题目38：最大的能够通过一个固定数与1,2,3,...相乘得到的1到9pandigital数是多少？

欧拉计划

Pandigital multiples

Take the number 192 and multiply it by each of 1, 2, and 3:

192 × 1 = 192
192 × 2 = 384
192 × 3 = 576
By concatenating each product we get the 1 to 9 pandigital, 192384576. We will call 192384576 the concatenated product of 192 and (1,2,3)

The same can be achieved by starting with 9 and multiplying by 1, 2, 3, 4, and 5, giving the pandigital, 918273645, which is the concatenated product of 9 and (1,2,3,4,5).

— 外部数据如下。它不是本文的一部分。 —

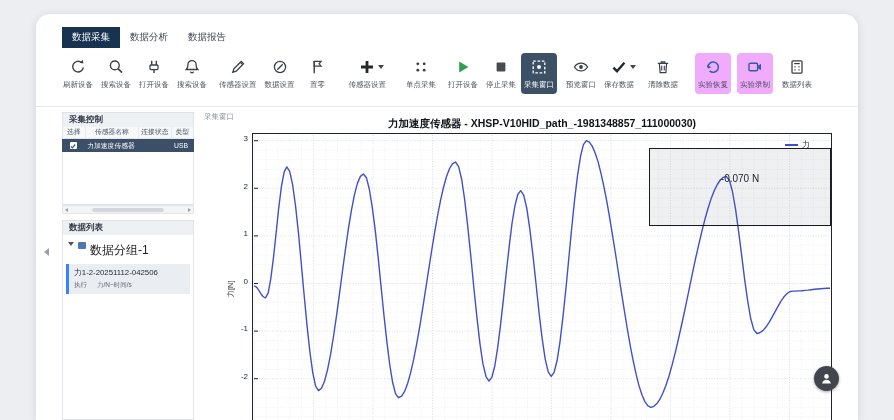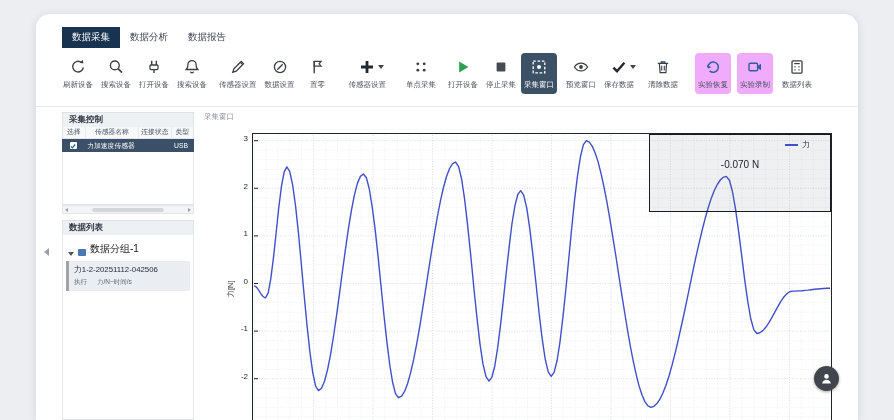--- a/index.html
+++ b/index.html
@@ -295,6 +295,7 @@
   <div class="collapse"></div>
 
   <div class="pane-label">采集窗口</div>
+  <div class="chart-title">力加速度传感器 - XHSP-V10HID_path_-1981348857_111000030)</div>
   <div class="frame"></div>
   <svg class="plot" id="plot-svg" viewBox="0 0 576 285">
       <line x1="0" y1="0" x2="0" y2="285" stroke="#cfd5dc" stroke-width="0.8" stroke-dasharray="1 1.6"></line>

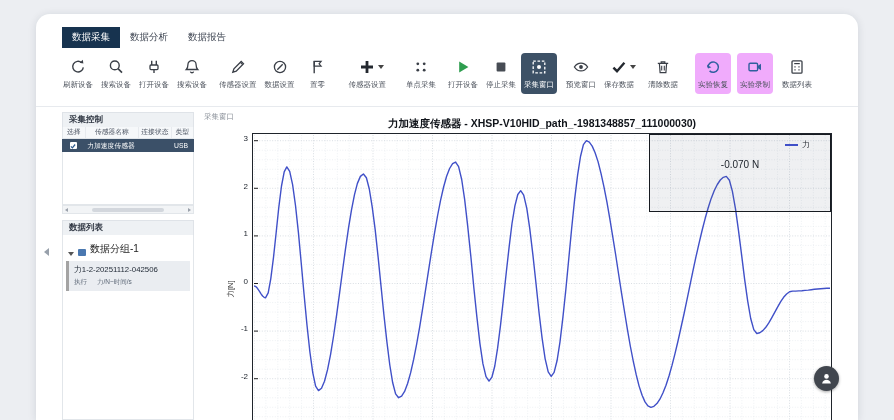--- a/index.html
+++ b/index.html
@@ -59,7 +59,7 @@
   .ytick{position:absolute;width:18px;left:230px;text-align:right;font-size:8px;color:#1c222b;}
   .ylabel{position:absolute;left:214px;top:284px;width:34px;font-size:7.5px;color:#333;
     transform:rotate(-90deg);text-align:center;}
-  .selrect{position:absolute;left:649px;top:134px;width:182px;height:78px;background:rgba(96,108,124,.10);
+  .selrect{position:absolute;left:649px;top:148px;width:182px;height:78px;background:rgba(96,108,124,.10);
     border:1.5px solid #171b21;box-sizing:border-box;text-align:center;padding-top:19px;}
   .seltext{font-size:10px;color:#20262e;}
   .legend{position:absolute;left:785px;top:139px;display:flex;align-items:center;gap:4px;}

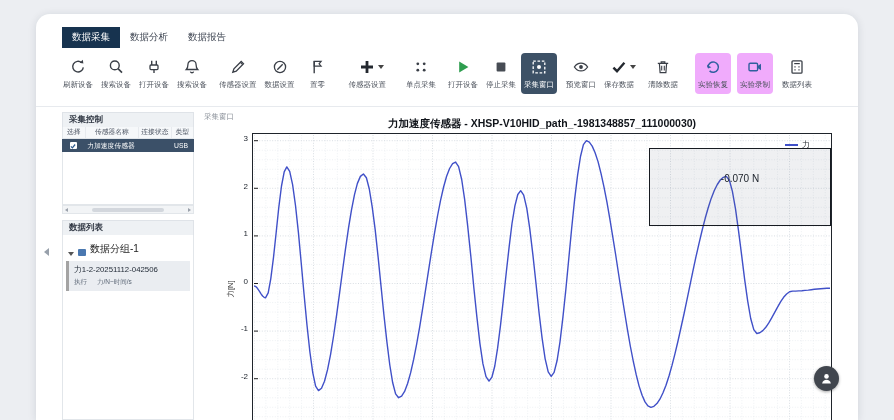--- a/index.html
+++ b/index.html
@@ -44,7 +44,7 @@
   .hthumb{flex:0 0 72px;height:4px;background:#d3d7dd;border-radius:2px;margin:0 auto;}
   .tree{position:absolute;left:62px;top:235px;width:132px;height:185px;background:#fff;border:1px solid #e2e6ea;
     border-top:none;box-sizing:border-box;padding-top:5px;}
-  .grow{display:flex;align-items:flex-end;gap:4px;padding:2px 5px;font-size:10px;color:#222;}
+  .grow{display:flex;align-items:flex-start;gap:4px;padding:2px 5px;font-size:12px;color:#222;}
   .gcaret{width:0;height:0;border-left:3.5px solid transparent;border-right:3.5px solid transparent;border-top:4.5px solid #555;}
   .gicon{width:8px;height:7px;background:#4a78b0;border-radius:1px;}
   .titem{margin:3px 3px 0;background:#eaedf1;border-left:3px solid #a3a3a3;padding:3px 4px 4px 5px;}

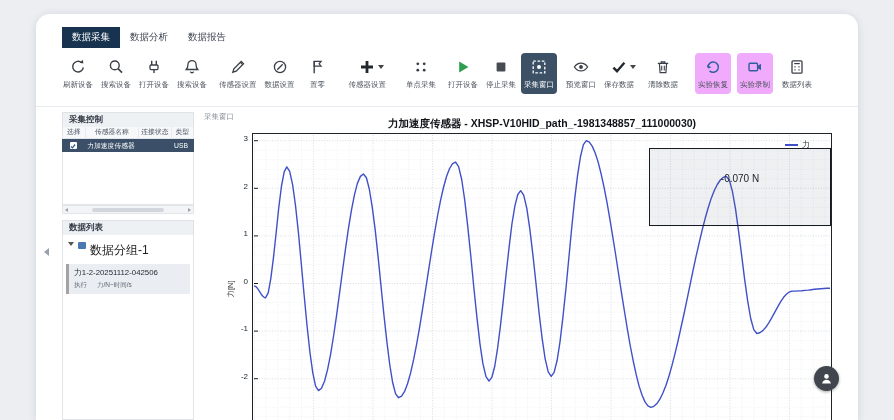--- a/index.html
+++ b/index.html
@@ -47,7 +47,7 @@
   .grow{display:flex;align-items:flex-start;gap:4px;padding:2px 5px;font-size:12px;color:#222;}
   .gcaret{width:0;height:0;border-left:3.5px solid transparent;border-right:3.5px solid transparent;border-top:4.5px solid #555;}
   .gicon{width:8px;height:7px;background:#4a78b0;border-radius:1px;}
-  .titem{margin:3px 3px 0;background:#eaedf1;border-left:3px solid #a3a3a3;padding:3px 4px 4px 5px;}
+  .titem{margin:3px 3px 0;background:#eaedf1;border-left:3px solid #3b82f6;padding:3px 4px 4px 5px;}
   .ttitle{font-size:7.8px;color:#1e2733;white-space:nowrap;overflow:hidden;}
   .tmeta{display:flex;gap:10px;margin-top:3px;font-size:6.5px;color:#5d6877;white-space:nowrap;}
   

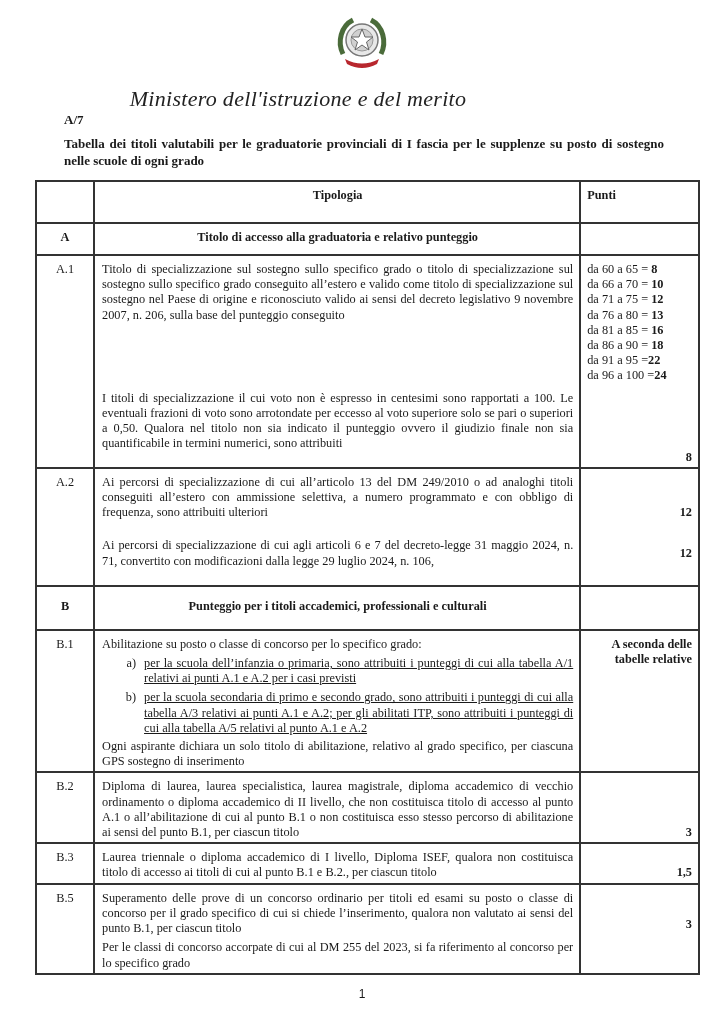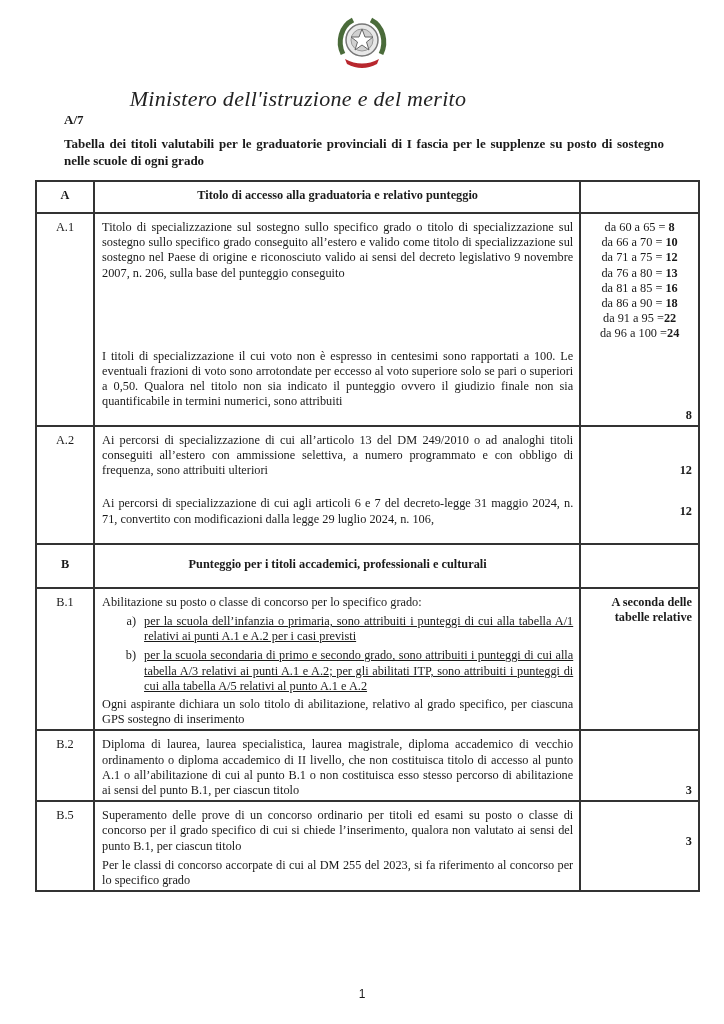--- a/index.html
+++ b/index.html
@@ -52,6 +52,11 @@
 
 <table class="main">
   <tbody>
+      <tr class="hdr">
+    <td class="c1"></td>
+    <td class="c2">Tipologia</td>
+    <td class="c3" style="text-align:left;">Punti</td>
+  </tr>
 
   <tr class="sec" style="height:32px;">
     <td class="c1">A</td>

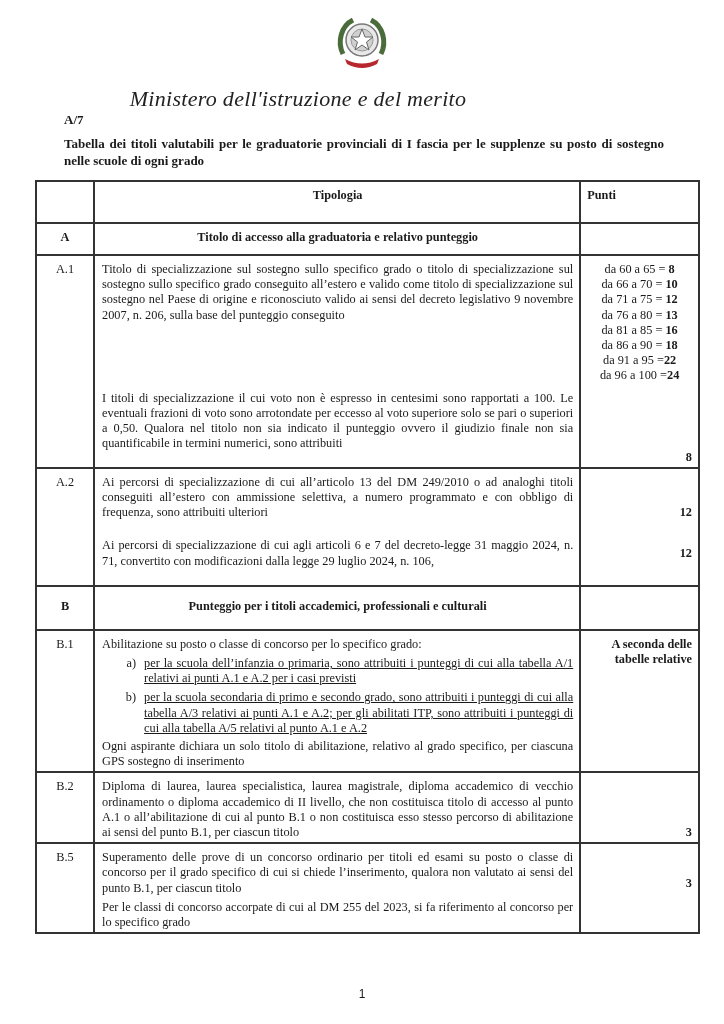--- a/index.html
+++ b/index.html
@@ -23,7 +23,7 @@
   .sec td { font-weight:bold; }
   .sec .c2 { text-align:center; }
   .pts-right { text-align:right; font-weight:bold; }
-  .ranges { text-align:center; line-height:15.2px; }
+  .ranges { text-align:left; line-height:15.2px; }
   .ranges b { font-weight:bold; }
   .list-item { display:flex; margin-top:4px; }
   .list-item .lbl { width:34px; text-align:right; padding-right:8px; flex:none; }

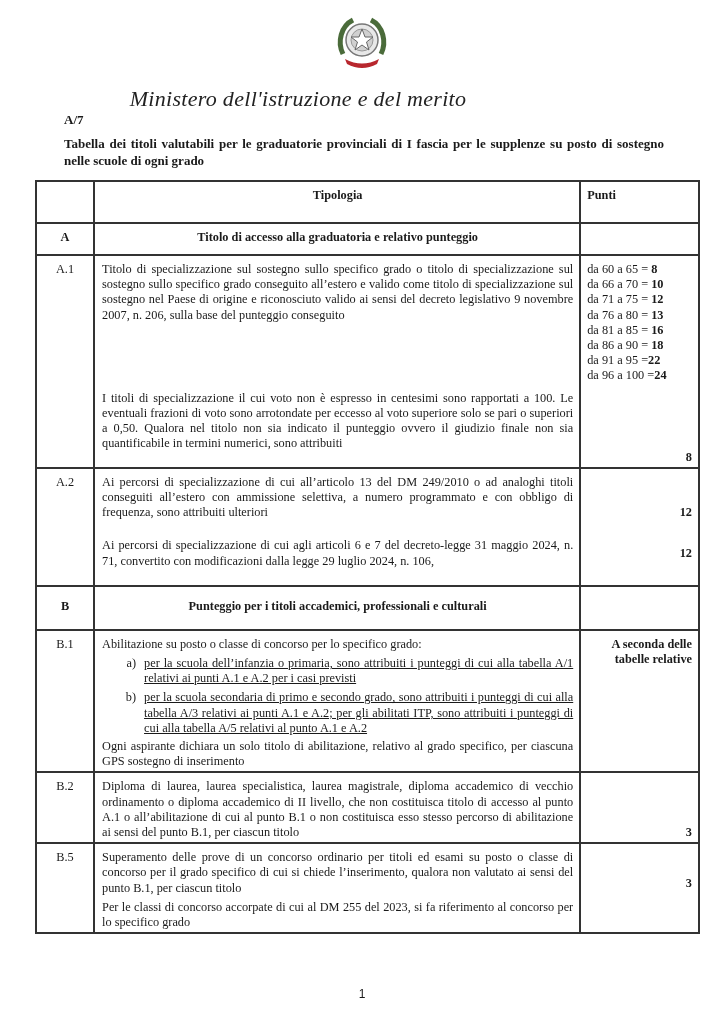--- a/index.html
+++ b/index.html
@@ -136,6 +136,13 @@
     </td>
   </tr>
 
+  <tr>
+    <td class="c1">B.3</td>
+    <td class="c2">Laurea triennale o diploma accademico di I livello, Diploma ISEF, qualora non costituisca titolo di accesso ai titoli di cui al punto B.1 e B.2., per ciascun titolo</td>
+    <td class="c3" style="vertical-align:bottom;">
+      <div class="pts-right">1,5</div>
+    </td>
+  </tr>
 
 
   <tr>

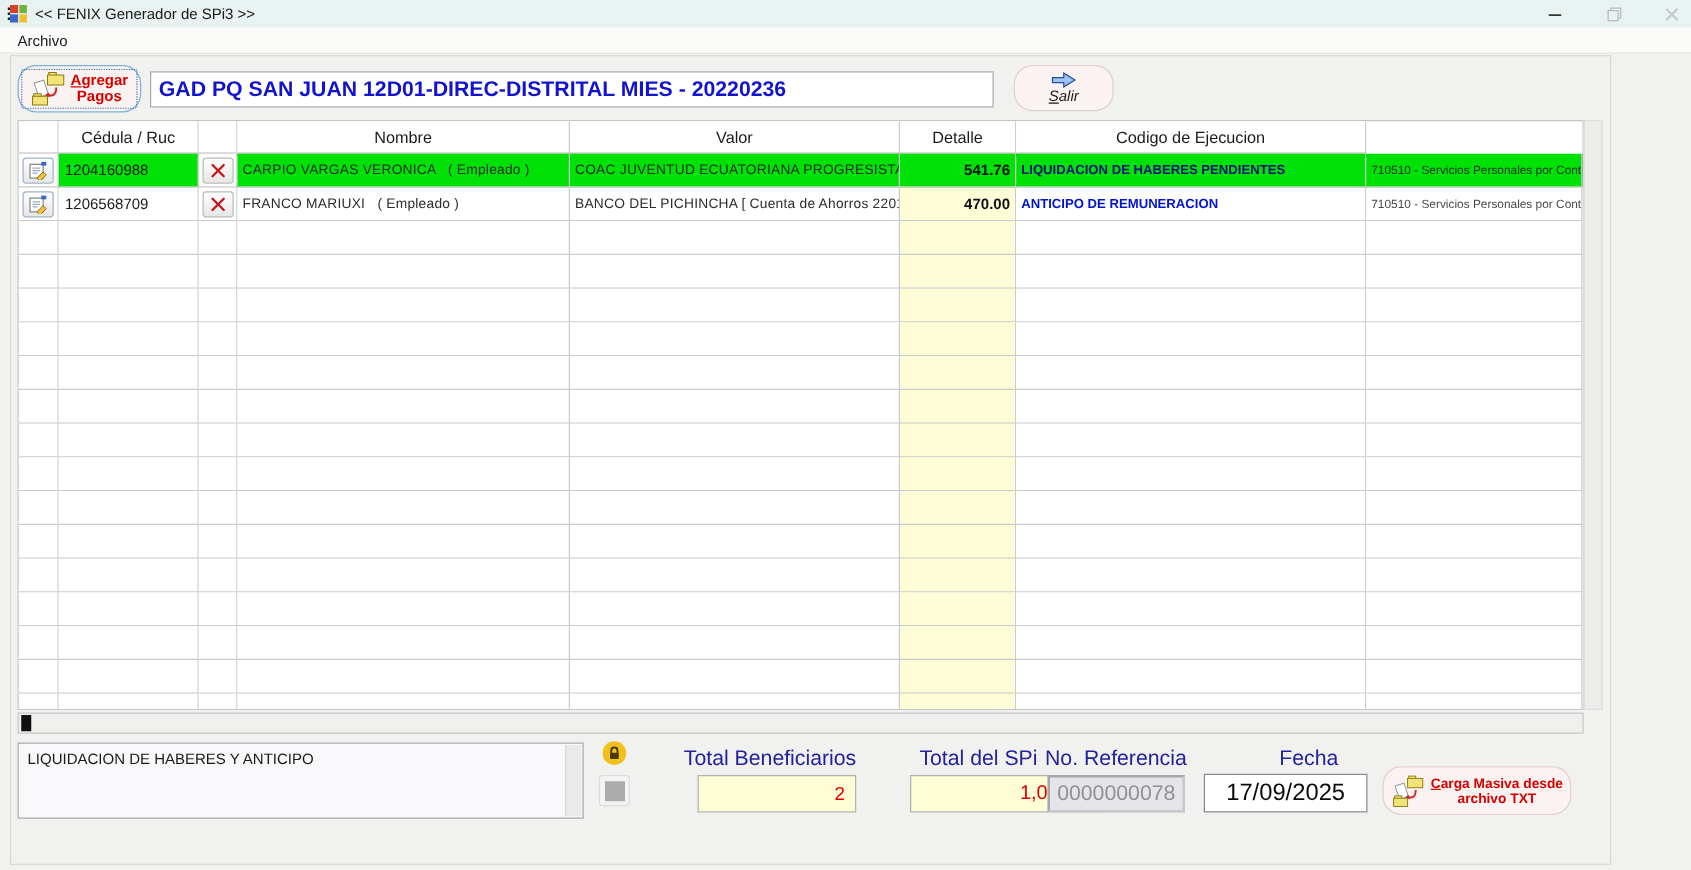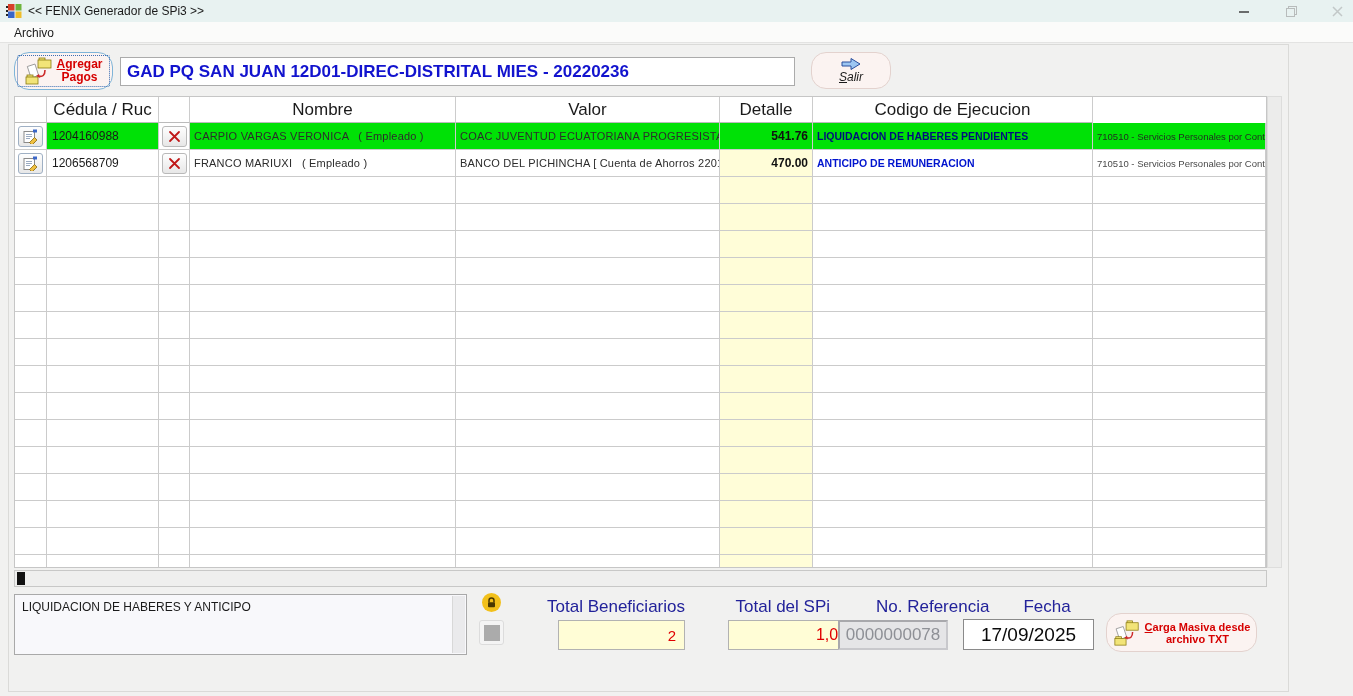--- a/index.html
+++ b/index.html
@@ -38,7 +38,7 @@
   .table-wrap { position:absolute; left:14px; top:96px; width:1253px; height:472px; background:#fff; border:1px solid #C6C6C6; overflow:hidden; }
   .thead, .trow { display:grid; grid-template-columns:32px 112px 31px 266px 264px 93px 280px auto; width:1251px; }
   .thead { height:26px; }
-  .thead .hcell { border-right:1px solid #CCC; border-bottom:1px solid #BBB; background:#fff; font-size:17px; color:#1a1a1a; display:flex; align-items:center; justify-content:center; white-space:nowrap; overflow:hidden; }
+  .thead .hcell { border-right:1px solid #CCC; border-bottom:1px solid #BBB; background:#fff; font-size:13px; color:#1a1a1a; display:flex; align-items:center; justify-content:center; white-space:nowrap; overflow:hidden; }
   .trow { height:27px; }
   .trow .cell { border-right:1px solid #CBCBCB; border-bottom:1px solid #CBCBCB; display:flex; align-items:center; white-space:pre; overflow:hidden; background:#fff; }
   .c-ced { font-size:12px; color:#1a1a1a; padding-left:5px; }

What is the largest 1 to 9 pandigital 9-digit number that can be formed as the concatenated product of an integer with (1,2, ... , n) where n > 1?

题目：

将 192 与 1, 2, 3 分别相乘得到：

192 × 1 = 192
192 × 2 = 384
192 × 3 = 576

将这三个乘积连接起来我们得到一个 1 到 9 的 pandigital 数， 192384576。我们称 192384576 是 192 和 (1,2,3) 的连接积。

通过将 9 与 1, 2, 3, 4 和 5 相乘也可以得到 pandigital 数：918273645，这个数是 9 和 (1,2,3,4,5) 的连接积。

用一个整数与 1,2, ... , n（n 大于 1）的连接积构造而成的 1 到 9 pandigital 数中最大的是多少？